Barrambin

This is the second major government attack on Aboriginal sovereignty in Brisbane Magan-djin in the past 15 years. The first came in 2012, when hundreds of police moved on the Aboriginal Sovereign Embassy at Musgrave Park. Staunch Aboriginal resistance held the line and secured continuing control of the DOGIT area at the northern end of the park, including Jagera Arts Centre and the sacred fire.

Ironically, Queensland Premier Campbell Newman, who now says he supports saving Barrambin/Victoria Park, initiated the police attack on Musgrave Park on the very first day of his government. The pretext then was the Paniyiri Greek Festival.

Unfortunately, after the first occupation in 2012, the Aboriginal Cultural Centre promised by successive governments was never built. The $11 million set aside for the project was redirected elsewhere. The old tennis courts, intended to form the foundation of the Cultural Centre, remain on the site as a reminder of that broken promise.

At the time, the movement was not strong enough to bring the project to fruition, despite Uncle Sam Watson securing an undertaking from then Deputy Premier Jackie Trad that the Cultural Centre would be built if Labor were re-elected. That commitment was never honoured.

The Cultural Centre therefore remains an unfinished but vital expression of Aboriginal self-determination and economic independence in Magan-djin. If Brisbane is to host the Olympics and welcome international visitors, an Aboriginal-run Cultural Centre would be an obvious and meaningful investment — a place of cultural exchange, and a source of employment and opportunity for Aboriginal artists, performers, organisers and community.

Something positive for a change must come out of these struggles.

I can remember as a boy, on cross-country runs through Victoria Park, passing alongside the wetland known as York’s Hollow. Even then it felt distinct from the rest of the park — lower ground, damp underfoot, with water lingering in the reeds and paperbarks.

Barrambin was never just open parkland or a golf course.
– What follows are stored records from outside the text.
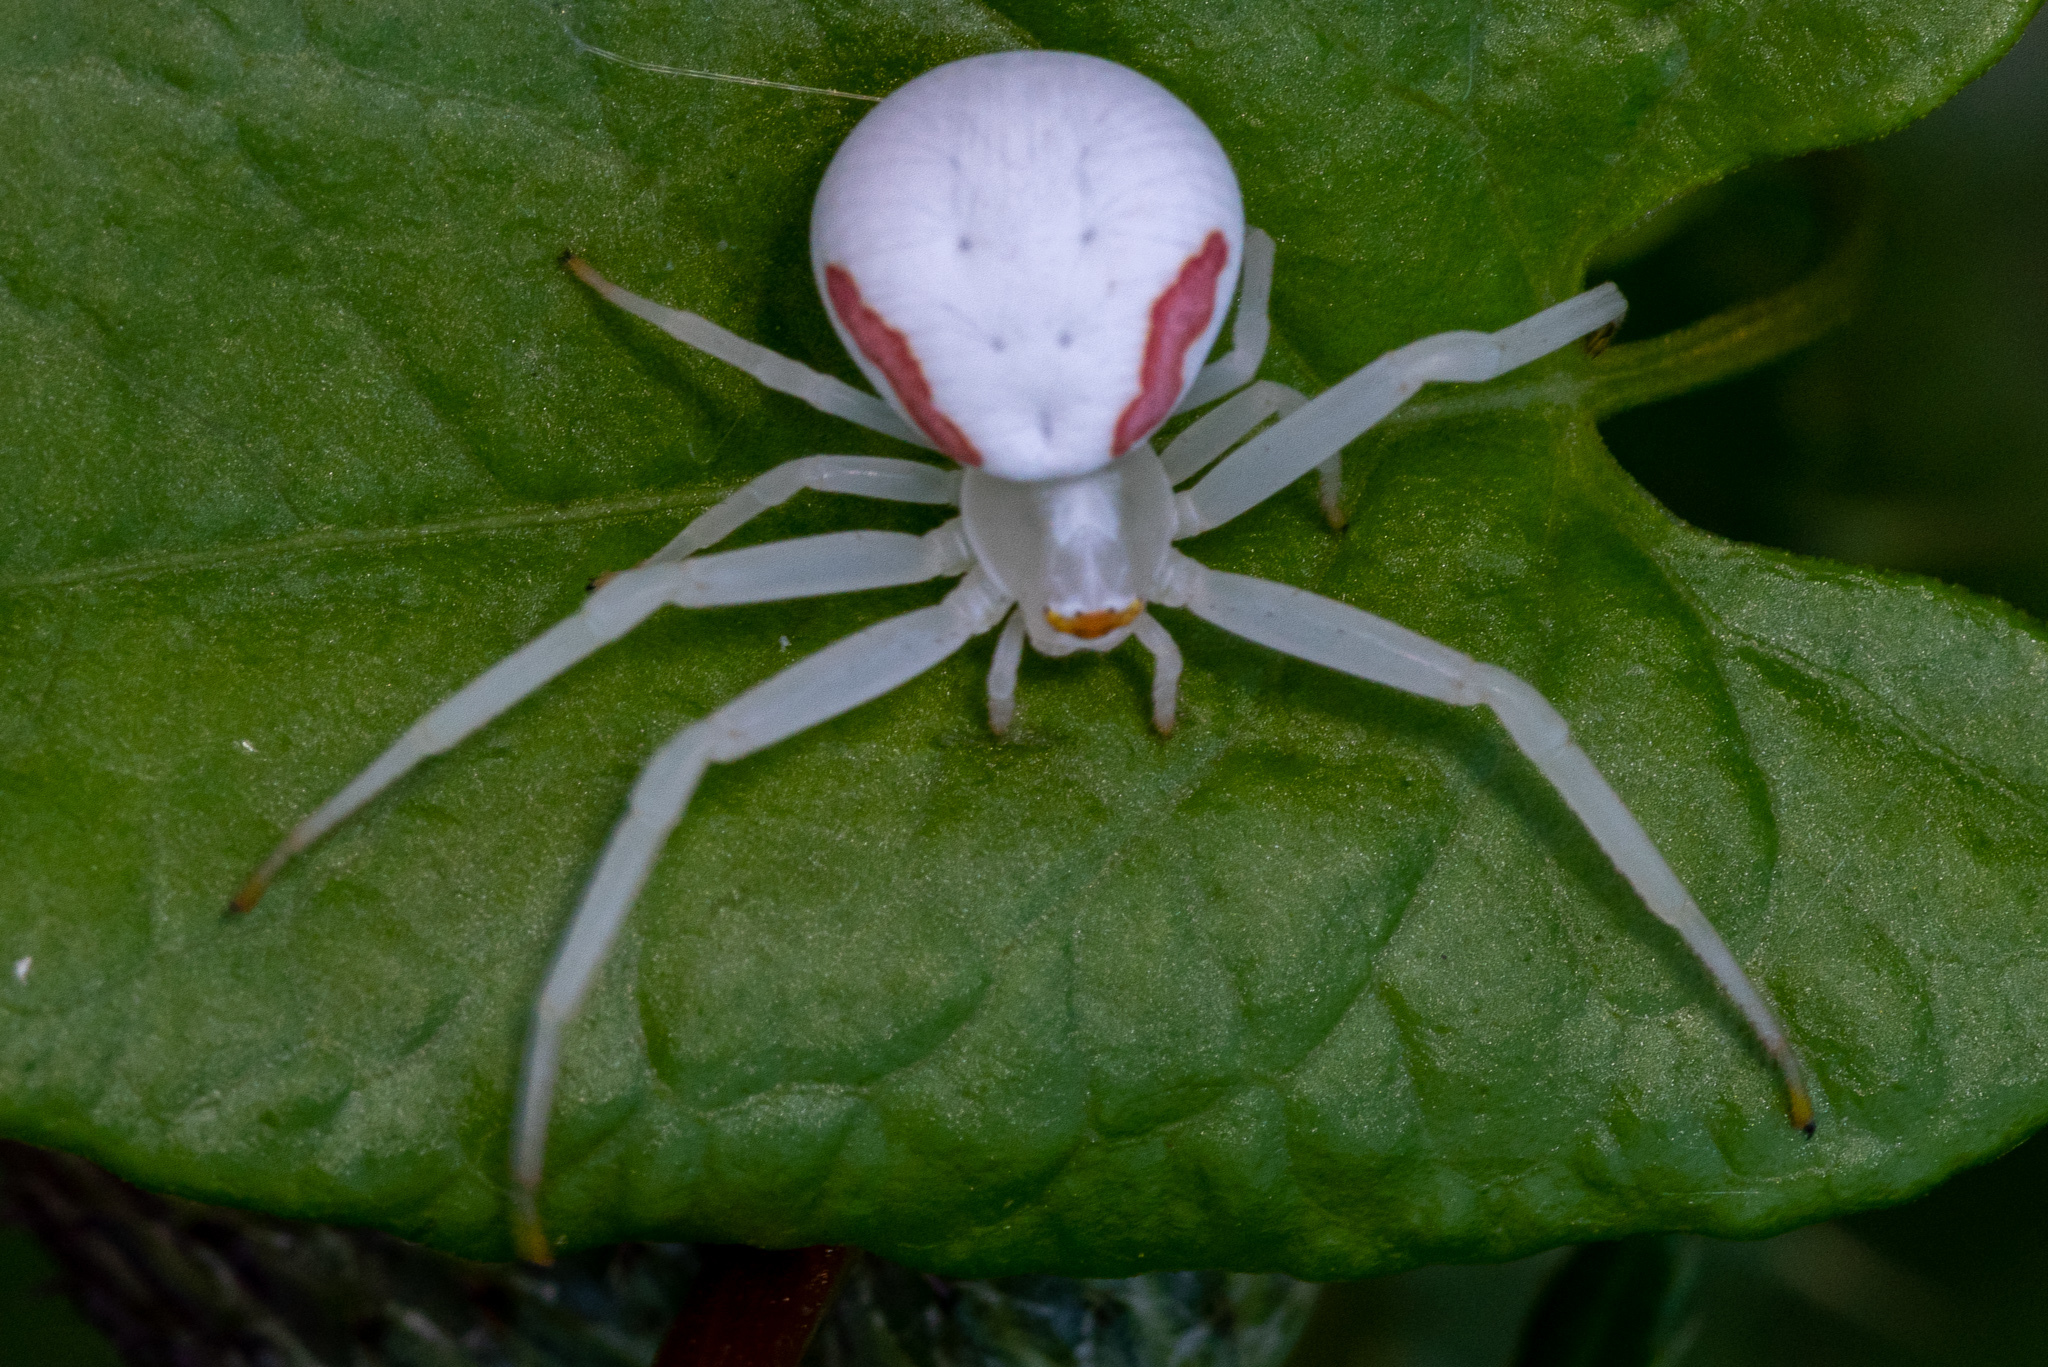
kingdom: Animalia
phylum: Arthropoda
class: Arachnida
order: Araneae
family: Thomisidae
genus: Misumena
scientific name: Misumena vatia
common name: Goldenrod crab spider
York’s Hollow was part of a living wetland and spring system long before the golf course was laid out, and long before the city spread around it.

It is something Aboriginal people have held onto for generations. Not far along breakfast creek there were Aboriginal encampments all the way up to where it meets the Brisbane river, the Maiwar. This is where Newstead House stands today overlooking the Hamilton reach once rich in fish, prawns, and bird life. Some things we should just leave alone. At Hamilton near North Point there are great stretches of concrete by the riverside probably about a venue for an Olympic stadium. In the avarice they intend to destroy the parkland, the trees, and the wildlife.
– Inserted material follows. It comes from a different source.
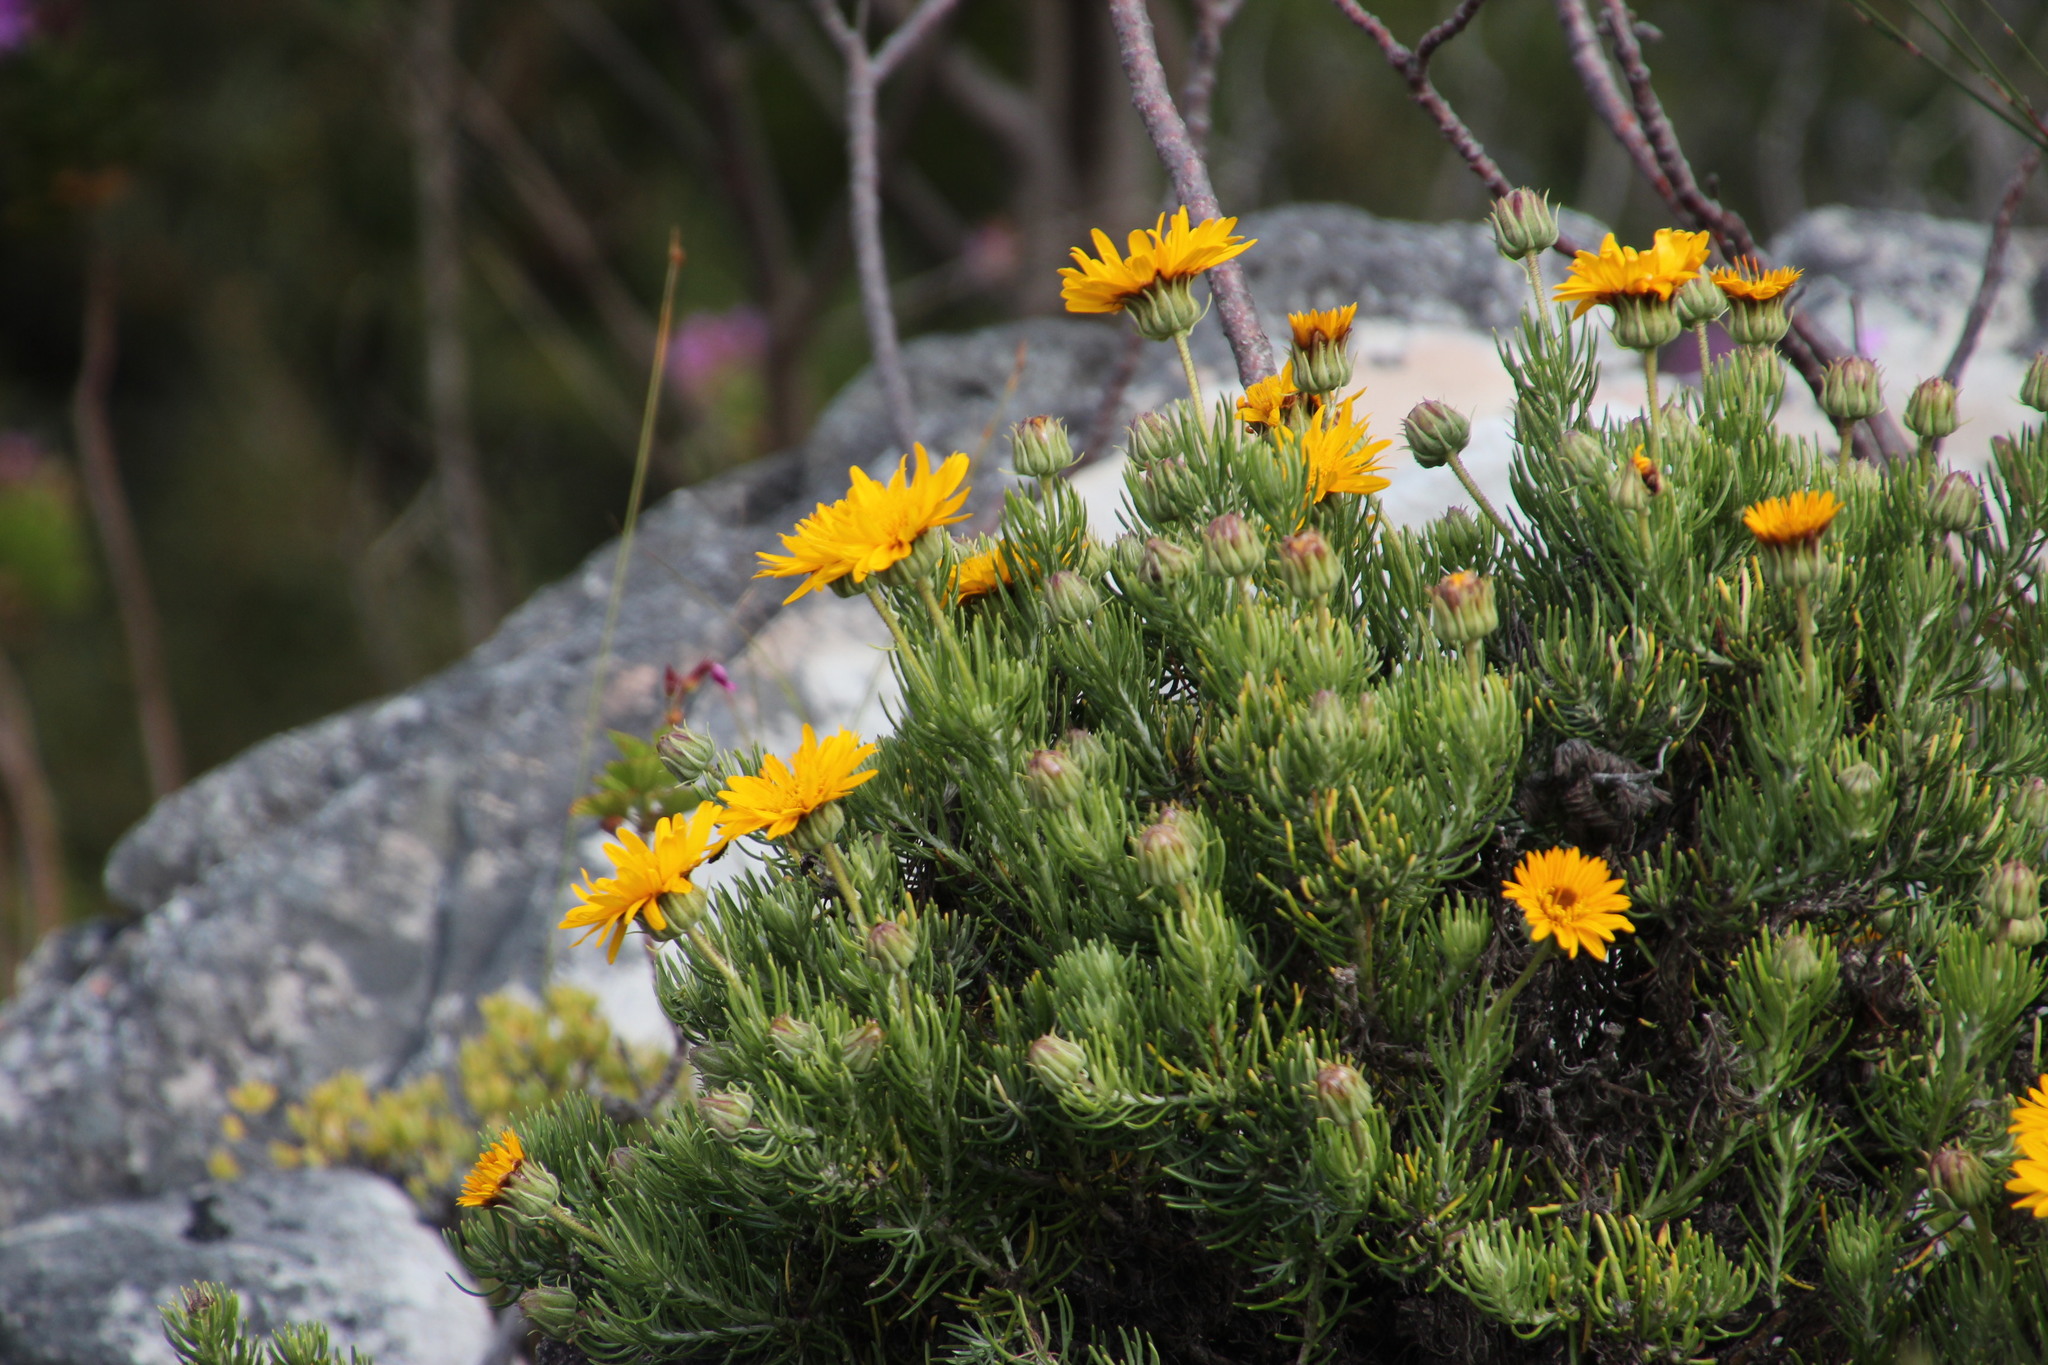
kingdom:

I think there was a farm nearby on the edges of hill and creek, on the other side of the Herston medical school — were there market gardens and cultivated ground supplying produce into Brisbane, I wonder? The area was once part of a much broader landscape of water, cultivation and gathering: wetlands, camps, gardens and pathways, all before it was drained, filled and remade into parkland. This area is now occupied by Northey Street City farm beside what used to be at industrial area housing print shops and car workshops and the junk that went with it. Not pretty.

Springbok apartheid tour. In response to a government declaration of a state of emergency, several hundred students, trade unionists, anti-apartheid activists and community supporters gathered in and around Victoria Park near the Exhibition Grounds. Police had sealed off the RNA and much of the surrounding area, but the protest continued to build throughout the day.

Victoria Park became a staging ground for resistance. Demonstrators assembled on the open ground below Gregory Terrace before moving toward the Exhibition Grounds and into the city. Mounted police and large numbers of officers were deployed across the park and surrounding streets. Protesters were met with batons, arrests and police lines, but they continued to march in defiance of the emergency powers.

For many in Brisbane, the confrontation at Victoria Park and the Tower Mill nearby during the 1971 Springbok tour remains one of the defining moments of political resistance in Queensland — a moment when opposition to apartheid collided directly with a racist. state government.

Tower Mill July 1971 Springbok protests

So we should be looking towards what we can bring out of this latest struggle in Barrambin. What about that cultural centre, eh?